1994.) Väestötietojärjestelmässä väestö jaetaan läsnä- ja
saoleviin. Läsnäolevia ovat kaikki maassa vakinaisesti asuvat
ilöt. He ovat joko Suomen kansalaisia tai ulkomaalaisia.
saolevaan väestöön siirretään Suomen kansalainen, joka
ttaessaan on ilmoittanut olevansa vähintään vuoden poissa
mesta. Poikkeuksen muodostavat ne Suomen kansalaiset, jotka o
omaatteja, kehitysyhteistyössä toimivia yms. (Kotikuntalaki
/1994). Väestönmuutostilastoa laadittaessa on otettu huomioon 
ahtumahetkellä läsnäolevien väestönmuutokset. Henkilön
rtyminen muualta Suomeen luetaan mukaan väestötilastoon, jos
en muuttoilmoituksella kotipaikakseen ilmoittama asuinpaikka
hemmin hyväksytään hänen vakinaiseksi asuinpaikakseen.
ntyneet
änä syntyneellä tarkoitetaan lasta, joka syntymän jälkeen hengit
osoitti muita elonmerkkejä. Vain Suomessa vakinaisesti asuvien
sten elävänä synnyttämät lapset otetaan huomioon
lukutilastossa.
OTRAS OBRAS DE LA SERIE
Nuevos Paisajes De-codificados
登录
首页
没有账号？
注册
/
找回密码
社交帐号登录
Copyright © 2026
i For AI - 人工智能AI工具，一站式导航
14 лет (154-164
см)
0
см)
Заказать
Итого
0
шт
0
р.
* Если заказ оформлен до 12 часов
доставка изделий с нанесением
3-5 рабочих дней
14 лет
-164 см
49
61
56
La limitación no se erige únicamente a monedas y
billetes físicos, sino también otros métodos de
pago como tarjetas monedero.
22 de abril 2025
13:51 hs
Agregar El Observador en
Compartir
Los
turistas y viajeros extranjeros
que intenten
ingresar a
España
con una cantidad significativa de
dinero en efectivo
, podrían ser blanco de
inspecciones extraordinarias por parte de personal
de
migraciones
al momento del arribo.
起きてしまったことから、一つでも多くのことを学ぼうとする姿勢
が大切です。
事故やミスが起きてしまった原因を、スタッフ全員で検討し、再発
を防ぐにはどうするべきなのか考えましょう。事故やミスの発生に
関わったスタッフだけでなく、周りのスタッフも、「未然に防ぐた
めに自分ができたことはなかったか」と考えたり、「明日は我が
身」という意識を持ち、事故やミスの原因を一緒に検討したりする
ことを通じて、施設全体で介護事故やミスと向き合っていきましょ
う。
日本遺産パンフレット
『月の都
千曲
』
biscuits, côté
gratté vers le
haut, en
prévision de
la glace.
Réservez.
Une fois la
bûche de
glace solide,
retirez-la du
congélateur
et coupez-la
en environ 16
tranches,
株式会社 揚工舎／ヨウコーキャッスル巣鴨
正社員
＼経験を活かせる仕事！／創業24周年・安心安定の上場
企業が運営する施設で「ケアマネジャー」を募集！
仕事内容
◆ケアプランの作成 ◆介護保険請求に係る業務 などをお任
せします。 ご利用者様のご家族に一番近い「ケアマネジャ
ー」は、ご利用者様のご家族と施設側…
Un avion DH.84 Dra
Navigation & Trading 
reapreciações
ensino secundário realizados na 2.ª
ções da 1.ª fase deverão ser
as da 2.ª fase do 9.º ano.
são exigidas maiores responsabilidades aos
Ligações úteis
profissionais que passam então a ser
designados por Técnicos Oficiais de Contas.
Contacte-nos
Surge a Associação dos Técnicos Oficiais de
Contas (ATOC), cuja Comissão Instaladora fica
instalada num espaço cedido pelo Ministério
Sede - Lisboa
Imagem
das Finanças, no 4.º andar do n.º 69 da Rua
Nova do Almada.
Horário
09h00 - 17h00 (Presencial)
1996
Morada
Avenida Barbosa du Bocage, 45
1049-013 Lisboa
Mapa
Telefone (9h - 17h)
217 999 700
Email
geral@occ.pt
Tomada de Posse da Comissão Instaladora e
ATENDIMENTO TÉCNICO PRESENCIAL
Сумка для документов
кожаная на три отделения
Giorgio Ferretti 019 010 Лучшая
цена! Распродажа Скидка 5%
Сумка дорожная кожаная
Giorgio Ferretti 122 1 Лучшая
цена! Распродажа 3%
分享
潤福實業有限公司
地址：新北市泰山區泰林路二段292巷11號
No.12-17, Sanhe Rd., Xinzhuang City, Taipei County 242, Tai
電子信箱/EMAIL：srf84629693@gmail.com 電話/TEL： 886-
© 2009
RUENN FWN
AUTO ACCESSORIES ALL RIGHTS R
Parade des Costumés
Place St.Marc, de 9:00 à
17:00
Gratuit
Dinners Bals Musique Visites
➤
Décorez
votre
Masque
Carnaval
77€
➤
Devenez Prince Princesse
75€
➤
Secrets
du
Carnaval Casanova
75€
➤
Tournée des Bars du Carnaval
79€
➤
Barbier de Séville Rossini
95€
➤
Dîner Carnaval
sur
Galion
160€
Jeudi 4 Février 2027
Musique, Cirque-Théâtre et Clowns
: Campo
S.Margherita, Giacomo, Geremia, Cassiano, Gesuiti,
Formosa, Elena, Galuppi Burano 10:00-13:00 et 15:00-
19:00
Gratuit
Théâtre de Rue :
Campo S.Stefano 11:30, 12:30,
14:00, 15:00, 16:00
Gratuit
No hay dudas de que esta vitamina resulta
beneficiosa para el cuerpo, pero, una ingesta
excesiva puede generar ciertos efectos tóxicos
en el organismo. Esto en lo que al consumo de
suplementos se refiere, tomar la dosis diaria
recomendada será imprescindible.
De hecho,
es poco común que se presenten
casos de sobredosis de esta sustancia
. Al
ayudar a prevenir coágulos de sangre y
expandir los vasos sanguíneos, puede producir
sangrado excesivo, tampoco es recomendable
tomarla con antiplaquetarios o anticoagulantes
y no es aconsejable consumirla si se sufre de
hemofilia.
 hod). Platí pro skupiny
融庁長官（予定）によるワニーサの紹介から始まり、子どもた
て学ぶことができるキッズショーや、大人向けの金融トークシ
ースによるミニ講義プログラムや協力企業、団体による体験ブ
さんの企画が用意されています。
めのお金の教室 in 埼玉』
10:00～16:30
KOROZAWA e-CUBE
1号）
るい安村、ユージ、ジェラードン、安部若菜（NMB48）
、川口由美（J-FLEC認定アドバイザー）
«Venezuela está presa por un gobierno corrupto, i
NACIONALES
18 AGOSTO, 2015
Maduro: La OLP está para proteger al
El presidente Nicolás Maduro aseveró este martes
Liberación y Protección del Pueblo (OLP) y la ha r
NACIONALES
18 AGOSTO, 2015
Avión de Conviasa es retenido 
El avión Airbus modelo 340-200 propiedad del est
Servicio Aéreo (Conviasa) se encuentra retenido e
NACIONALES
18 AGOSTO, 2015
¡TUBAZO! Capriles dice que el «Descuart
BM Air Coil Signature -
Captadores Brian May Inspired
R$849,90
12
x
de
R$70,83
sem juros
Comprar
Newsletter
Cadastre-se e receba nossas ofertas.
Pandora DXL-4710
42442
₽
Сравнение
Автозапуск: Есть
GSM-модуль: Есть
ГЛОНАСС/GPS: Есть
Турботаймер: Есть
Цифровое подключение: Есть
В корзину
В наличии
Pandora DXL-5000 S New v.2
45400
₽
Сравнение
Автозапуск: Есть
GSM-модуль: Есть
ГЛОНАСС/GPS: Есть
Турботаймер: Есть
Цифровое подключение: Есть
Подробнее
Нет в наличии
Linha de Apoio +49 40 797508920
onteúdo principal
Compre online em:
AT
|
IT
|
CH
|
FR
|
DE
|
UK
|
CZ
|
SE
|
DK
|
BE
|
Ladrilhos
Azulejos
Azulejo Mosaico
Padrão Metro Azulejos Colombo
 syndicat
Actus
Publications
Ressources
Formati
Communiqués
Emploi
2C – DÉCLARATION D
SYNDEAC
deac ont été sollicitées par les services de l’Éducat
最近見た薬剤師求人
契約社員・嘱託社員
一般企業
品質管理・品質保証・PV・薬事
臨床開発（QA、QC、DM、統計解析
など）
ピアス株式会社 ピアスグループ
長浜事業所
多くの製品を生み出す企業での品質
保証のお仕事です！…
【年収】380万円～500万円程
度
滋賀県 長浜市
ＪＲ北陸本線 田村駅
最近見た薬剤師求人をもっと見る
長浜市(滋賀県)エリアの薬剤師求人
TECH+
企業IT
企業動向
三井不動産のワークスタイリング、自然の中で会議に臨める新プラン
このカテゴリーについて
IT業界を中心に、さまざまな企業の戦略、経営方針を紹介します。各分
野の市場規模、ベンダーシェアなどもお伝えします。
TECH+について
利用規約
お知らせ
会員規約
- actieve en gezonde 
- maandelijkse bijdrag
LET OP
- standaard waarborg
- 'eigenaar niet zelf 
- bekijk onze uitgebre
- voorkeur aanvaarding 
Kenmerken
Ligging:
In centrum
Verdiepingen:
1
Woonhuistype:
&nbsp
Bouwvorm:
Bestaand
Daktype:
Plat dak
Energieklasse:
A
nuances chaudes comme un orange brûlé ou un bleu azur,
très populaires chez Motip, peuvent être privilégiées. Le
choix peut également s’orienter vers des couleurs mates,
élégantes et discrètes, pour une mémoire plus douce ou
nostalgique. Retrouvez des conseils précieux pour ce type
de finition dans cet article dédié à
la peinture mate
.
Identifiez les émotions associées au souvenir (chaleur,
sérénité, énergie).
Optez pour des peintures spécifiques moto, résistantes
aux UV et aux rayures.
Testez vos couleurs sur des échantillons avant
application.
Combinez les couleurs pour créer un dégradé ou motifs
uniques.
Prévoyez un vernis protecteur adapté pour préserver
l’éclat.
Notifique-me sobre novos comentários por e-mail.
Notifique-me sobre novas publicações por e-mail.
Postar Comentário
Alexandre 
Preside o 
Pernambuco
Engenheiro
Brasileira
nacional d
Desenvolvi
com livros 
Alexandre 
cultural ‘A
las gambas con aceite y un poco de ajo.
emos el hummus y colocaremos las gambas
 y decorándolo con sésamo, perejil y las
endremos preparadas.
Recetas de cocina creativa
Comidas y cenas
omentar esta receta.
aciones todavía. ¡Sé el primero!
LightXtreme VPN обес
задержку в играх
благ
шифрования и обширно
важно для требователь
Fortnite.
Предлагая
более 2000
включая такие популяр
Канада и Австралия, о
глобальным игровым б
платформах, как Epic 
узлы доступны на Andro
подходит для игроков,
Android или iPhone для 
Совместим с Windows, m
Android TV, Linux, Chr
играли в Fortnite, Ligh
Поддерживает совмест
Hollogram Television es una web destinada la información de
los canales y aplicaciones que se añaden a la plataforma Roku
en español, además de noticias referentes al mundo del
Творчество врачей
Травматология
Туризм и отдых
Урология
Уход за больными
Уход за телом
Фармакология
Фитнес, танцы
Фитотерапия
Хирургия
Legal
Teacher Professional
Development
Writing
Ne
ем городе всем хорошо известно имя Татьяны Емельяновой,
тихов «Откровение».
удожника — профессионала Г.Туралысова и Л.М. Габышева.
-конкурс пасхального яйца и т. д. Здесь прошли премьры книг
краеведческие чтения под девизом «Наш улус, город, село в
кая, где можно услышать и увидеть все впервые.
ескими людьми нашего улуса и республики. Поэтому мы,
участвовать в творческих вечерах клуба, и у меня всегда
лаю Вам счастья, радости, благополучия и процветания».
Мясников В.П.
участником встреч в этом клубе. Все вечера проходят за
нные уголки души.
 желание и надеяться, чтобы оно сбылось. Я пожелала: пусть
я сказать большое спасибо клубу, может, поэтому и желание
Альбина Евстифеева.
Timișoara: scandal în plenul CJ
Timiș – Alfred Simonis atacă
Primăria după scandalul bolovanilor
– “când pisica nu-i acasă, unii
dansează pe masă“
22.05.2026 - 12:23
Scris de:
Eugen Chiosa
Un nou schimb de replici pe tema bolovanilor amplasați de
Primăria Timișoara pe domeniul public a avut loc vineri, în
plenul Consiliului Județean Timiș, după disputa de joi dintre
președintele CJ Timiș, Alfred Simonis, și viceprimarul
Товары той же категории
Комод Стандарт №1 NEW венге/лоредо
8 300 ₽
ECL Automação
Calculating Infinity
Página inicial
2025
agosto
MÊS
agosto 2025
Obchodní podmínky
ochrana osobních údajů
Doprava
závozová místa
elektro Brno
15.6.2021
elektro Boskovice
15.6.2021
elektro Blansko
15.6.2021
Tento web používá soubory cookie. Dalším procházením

══════════

BRIEF
Your reply should consist of a single number, the count of lines in the records above that contain the string "Сумка".

EXERCISE OUTPUT
2